Extracted data entries:
-.-.-
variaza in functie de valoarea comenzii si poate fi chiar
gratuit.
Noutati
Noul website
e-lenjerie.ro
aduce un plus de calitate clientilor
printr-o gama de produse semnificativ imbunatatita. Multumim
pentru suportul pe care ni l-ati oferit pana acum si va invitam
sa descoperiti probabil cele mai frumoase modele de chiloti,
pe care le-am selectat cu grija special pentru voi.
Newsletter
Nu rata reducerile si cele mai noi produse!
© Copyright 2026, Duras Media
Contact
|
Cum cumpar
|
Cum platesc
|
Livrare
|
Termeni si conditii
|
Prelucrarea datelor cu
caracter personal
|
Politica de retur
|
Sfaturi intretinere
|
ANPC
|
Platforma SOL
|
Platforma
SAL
-.-.-
**JOB:** Among the lines above, find those with the word "produse". Copy them.

**RESULT OF THE EXERCISE:**
printr-o gama de produse semnificativ imbunatatita. Multumim
Nu rata reducerile si cele mai noi produse!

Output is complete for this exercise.